Written by Maximus Peperkamp, M.S. Verbal Engineer

Dear Reader,

This is my fourth response to “Tutorial on Stimulus Control, Part 1” (1995) by Dinsmoor. He explains the difference between respondent and operant conditioning. After describing the former, he defines the latter as follows: “The experimenter had to wait for the animal to perform the desired action before the pellet of food could be delivered as a reinforcer. Because in this case the food was paired with a response, Skinner called it Type R conditioning.” 

Yesterday evening, I facilitated an Introduction to Sound Verbal Behavior (SVB). Therapist, teachers, parents and couples participated. The evening was a success and each participant committed to sign up for the seven evenings of my course. During the beginning of the meeting, I explained to the participants the Type S or respondent conditioning that is involved in SVB, but towards the end of the evening the dialogue was primarily about Type R or operant conditioning. 

It was effective to start my explanation, as Dinsmoor did, with respondent conditioning and then to move on to respondent conditioning. As Type S conditioning preceded developmentally Type R conditioning, it proved to be very helpful that I had been reading Dinsmoor’s tutorial. Also, because, unlike the psychology classes that I teach, in this course I can completely focus on behaviorism, it was possible for me to properly explain both of these forms of conditioning. 

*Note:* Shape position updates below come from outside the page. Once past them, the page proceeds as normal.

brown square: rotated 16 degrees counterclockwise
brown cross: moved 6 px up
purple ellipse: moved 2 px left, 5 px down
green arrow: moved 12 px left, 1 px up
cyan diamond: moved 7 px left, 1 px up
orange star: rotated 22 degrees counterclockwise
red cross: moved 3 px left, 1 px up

After demonstrating with my gong that our voice is an antecedent stimulus, which either sets the stage for SVB (no pins on the gong) or NVB (pins on the gong), participants talked about the extent to which they were affected as listeners by a speaker’s voice. Then, they realized how their voice affects others. Thus, they first explored classical conditioning aspects of the SVB/NVB distinction and then went on to explore operant aspects, that is, how they reinforce or punish others.  

March 3, 2016



March 3, 2016

Written by Maximus Peperkamp, M.S. Verbal Engineer

Dear Reader,

This is my third response to “Tutorial on Stimulus Control, Part 1” (1995) by Dinsmoor. He writes “Pavlov referred to the stimulus as an unconditional stimulus, the response to that stimulus as an unconditional response, and the relation between the two as an unconditional reflex.” There is overwhelming evidence that nonverbal babies have “an unconditional response” to the sound of their parent’s voice, which is “an unconditioned stimulus.” We can describe “the relation between the two as an unconditional reflex.” 

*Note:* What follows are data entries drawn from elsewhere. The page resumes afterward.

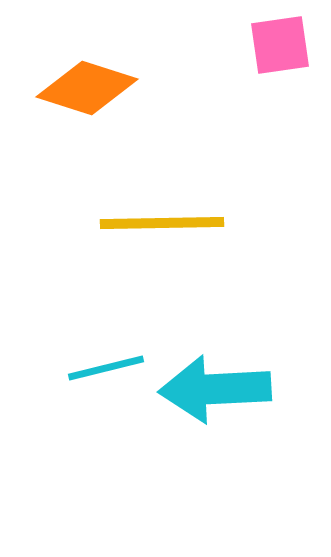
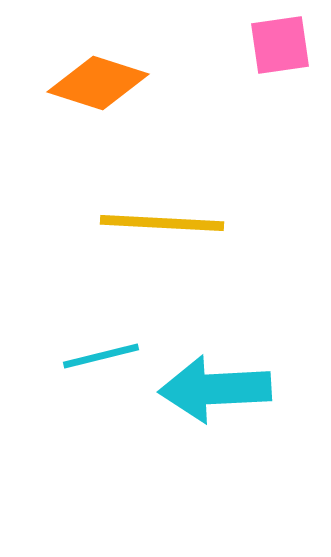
orange diamond: moved 11 px right, 5 px up
yellow line: rotated 4 degrees clockwise
cyan line: moved 5 px left, 12 px up
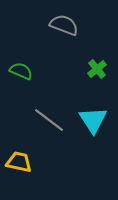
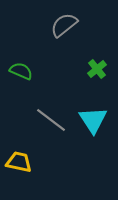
gray semicircle: rotated 60 degrees counterclockwise
gray line: moved 2 px right
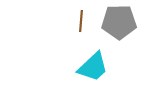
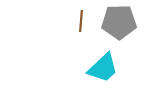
cyan trapezoid: moved 10 px right, 1 px down
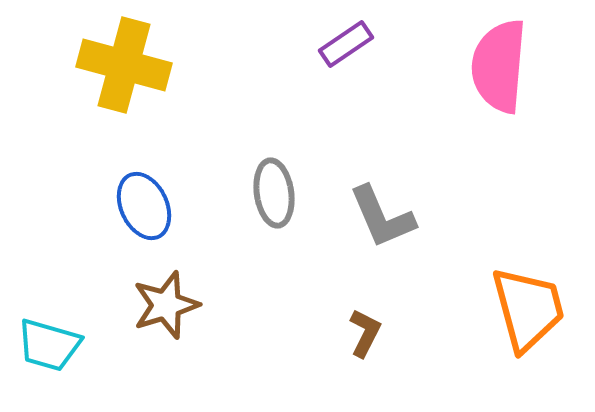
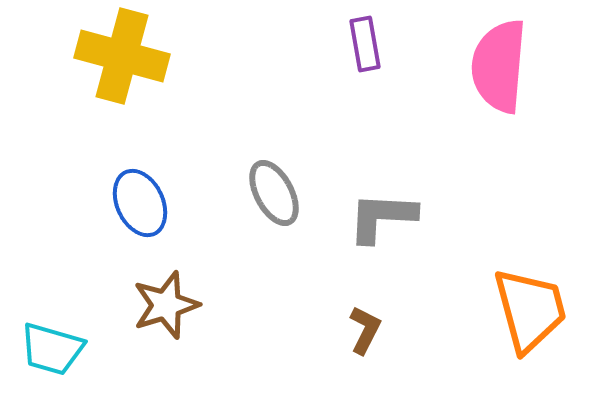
purple rectangle: moved 19 px right; rotated 66 degrees counterclockwise
yellow cross: moved 2 px left, 9 px up
gray ellipse: rotated 20 degrees counterclockwise
blue ellipse: moved 4 px left, 3 px up
gray L-shape: rotated 116 degrees clockwise
orange trapezoid: moved 2 px right, 1 px down
brown L-shape: moved 3 px up
cyan trapezoid: moved 3 px right, 4 px down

In Sound Verbal Behavior (SVB), the nonverbal baby will respond positively to the mother’s voice as her sound will elicit a sense of well-being. However, in Noxious Verbal Behavior (NVB), the mother’s voice will trigger negative responses in the baby. Most likely this is caused by the fact that the mother is tired, stressed, overwhelmed, confused, depressed or anxious, in other words, the mother is experiencing negative emotions.

To the extent that the mother or the caretaker is experiencing and expressing either negative or positive emotions, the baby’s nonverbal foundation for language will be NVB or SVB. Any time the sound of the mother’s voice was paired with appetitive stimuli, such as food, toys or caressing, the nonverbal basis for language was laid and these unconditioned stimuli became conditioned stimuli for SVB, the conditioned response. By contrast, to the extent that the mother’s negative-sounding voice repeatedly preceded neglect, abandonment, dysregulation or other abuse, such sound was the conditioned stimulus for a conditioned response and shaped beginnings of a different language: NVB. The sound of a speaker’s voice is either linked with appetitive or aversive stimuli. Skinner has labelled this as “Type S Conditioning”.